JAMA. 1996;276(16):1339-1341. doi:10.1001/jama.1996.03540160061034
Abstract

Objective.  —This article, the third in a 3-part series, describes recommendations for the reporting of cost-effective analyses (CEAs) intended to improve the quality and accessibility of CEA reports.

Participants.  —The Panel on Cost-Effectiveness in Health and Medicine, a nonfederal panel with expertise in CEA, clinical medicine, ethics, and health outcomes measurement, convened by the US Public Health Service.

Evidence.  —The panel reviewed the theoretical foundations of CEA, current practices, alternative methods, published critiques of CEAs, and criticisms of general CEA methods and reporting practices.

Consensus Process.  —The panel developed recommendations through 21/2 years of discussions.
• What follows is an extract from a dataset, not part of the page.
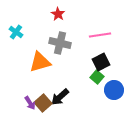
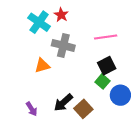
cyan cross: (16, 32) -> (39, 22), moved, size x1.5
orange triangle: (40, 62) -> (42, 66), size x0.7
brown square: (43, 103) -> (83, 109), moved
Comments on preliminary drafts were solicited from federal government methodologists, health agency officials, and academic methodologists.

Conclusion.  —These recommendations are proposed to enhance the transparency of study methods, assist analysts in providing complete information, and facilitate the presentation of comparable cost-effectiveness results across studies. Adherence to reporting conventions and attention to providing information required to understand and interpret study results will improve the relevance and accessibility of CEAs.